■ **What to work on**:
Below are some records; output exactly the lines from the line with "4: (454, 50, 0.27)" to the line with "27: (53, 8, 0.64)", both ends kept, and nothing more.

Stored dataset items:
________
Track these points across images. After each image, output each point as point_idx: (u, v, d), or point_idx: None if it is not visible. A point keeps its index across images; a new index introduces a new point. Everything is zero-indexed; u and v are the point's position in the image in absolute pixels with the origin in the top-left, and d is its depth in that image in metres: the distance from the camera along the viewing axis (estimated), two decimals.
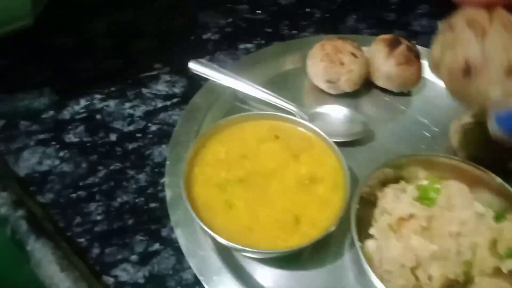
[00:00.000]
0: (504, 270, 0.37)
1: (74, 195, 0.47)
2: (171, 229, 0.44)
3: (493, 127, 0.27)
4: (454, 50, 0.27)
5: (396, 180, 0.45)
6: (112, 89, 0.57)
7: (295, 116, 0.51)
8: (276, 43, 0.64)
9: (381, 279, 0.37)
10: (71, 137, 0.52)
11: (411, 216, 0.40)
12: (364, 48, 0.58)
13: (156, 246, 0.44)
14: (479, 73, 0.26)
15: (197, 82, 0.57)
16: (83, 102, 0.55)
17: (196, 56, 0.58)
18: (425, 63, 0.58)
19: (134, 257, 0.43)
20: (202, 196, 0.42)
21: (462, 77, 0.27)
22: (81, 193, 0.47)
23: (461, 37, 0.27)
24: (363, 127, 0.52)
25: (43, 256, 0.39)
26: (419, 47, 0.59)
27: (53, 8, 0.64)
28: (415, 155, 0.46)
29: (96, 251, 0.43)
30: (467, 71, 0.26)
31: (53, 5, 0.64)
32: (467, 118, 0.50)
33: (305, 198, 0.42)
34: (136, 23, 0.67)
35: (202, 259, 0.42)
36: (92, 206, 0.46)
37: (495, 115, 0.27)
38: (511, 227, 0.39)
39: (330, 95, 0.57)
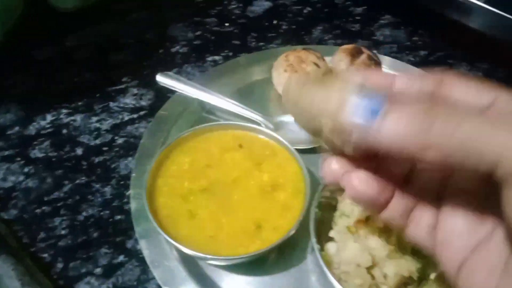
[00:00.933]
0: None
1: (38, 210, 0.47)
2: (136, 241, 0.44)
3: (350, 115, 0.21)
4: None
5: None
6: (79, 103, 0.57)
7: (261, 125, 0.52)
8: (244, 55, 0.65)
9: (339, 279, 0.38)
10: (36, 153, 0.52)
11: (369, 218, 0.41)
12: (328, 58, 0.60)
13: (121, 258, 0.44)
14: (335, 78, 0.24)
15: (164, 94, 0.58)
16: (49, 117, 0.55)
17: (165, 69, 0.59)
18: (386, 71, 0.60)
19: (98, 270, 0.43)
20: (166, 207, 0.42)
21: (318, 83, 0.24)
22: (46, 208, 0.47)
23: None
24: None
25: (4, 272, 0.39)
26: (380, 56, 0.61)
27: (30, 21, 0.64)
28: None
29: (60, 265, 0.43)
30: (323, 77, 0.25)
31: (31, 18, 0.64)
32: None
33: (267, 204, 0.43)
34: (112, 36, 0.68)
35: (166, 269, 0.42)
36: (57, 220, 0.46)
37: (356, 101, 0.21)
38: None
39: None
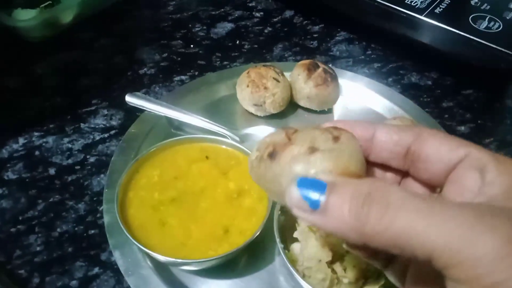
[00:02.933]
0: None
1: (13, 229, 0.49)
2: (110, 253, 0.46)
3: (292, 195, 0.23)
4: (265, 142, 0.29)
5: None
6: (51, 126, 0.59)
7: (227, 139, 0.56)
8: (209, 74, 0.69)
9: (303, 276, 0.41)
10: (9, 175, 0.53)
11: None
12: (287, 73, 0.64)
13: (96, 270, 0.46)
14: (282, 153, 0.26)
15: (134, 114, 0.61)
16: (21, 141, 0.57)
17: (133, 90, 0.62)
18: (341, 83, 0.64)
19: (74, 283, 0.45)
20: (137, 217, 0.45)
21: (269, 162, 0.27)
22: (21, 227, 0.49)
23: (274, 134, 0.29)
24: None
25: None
26: (336, 69, 0.66)
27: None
28: None
29: (36, 280, 0.45)
30: (272, 154, 0.27)
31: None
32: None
33: (233, 210, 0.46)
34: (80, 62, 0.70)
35: (140, 277, 0.44)
36: (32, 238, 0.48)
37: (297, 180, 0.23)
38: None
39: (260, 117, 0.62)
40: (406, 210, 0.20)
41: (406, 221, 0.20)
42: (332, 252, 0.42)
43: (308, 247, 0.42)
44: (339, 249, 0.42)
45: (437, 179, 0.25)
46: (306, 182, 0.23)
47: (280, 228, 0.44)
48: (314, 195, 0.22)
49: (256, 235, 0.43)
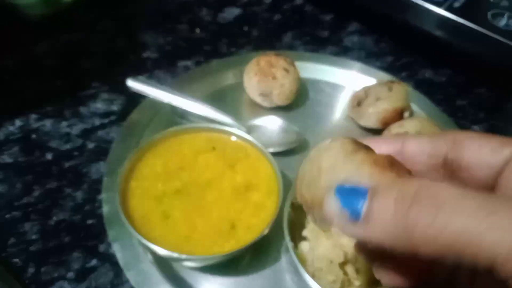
________
■ **Completed exercise**:
4: (454, 50, 0.27)
5: (396, 180, 0.45)
6: (112, 89, 0.57)
7: (295, 116, 0.51)
8: (276, 43, 0.64)
9: (381, 279, 0.37)
10: (71, 137, 0.52)
11: (411, 216, 0.40)
12: (364, 48, 0.58)
13: (156, 246, 0.44)
14: (479, 73, 0.26)
15: (197, 82, 0.57)
16: (83, 102, 0.55)
17: (196, 56, 0.58)
18: (425, 63, 0.58)
19: (134, 257, 0.43)
20: (202, 196, 0.42)
21: (462, 77, 0.27)
22: (81, 193, 0.47)
23: (461, 37, 0.27)
24: (363, 127, 0.52)
25: (43, 256, 0.39)
26: (419, 47, 0.59)
27: (53, 8, 0.64)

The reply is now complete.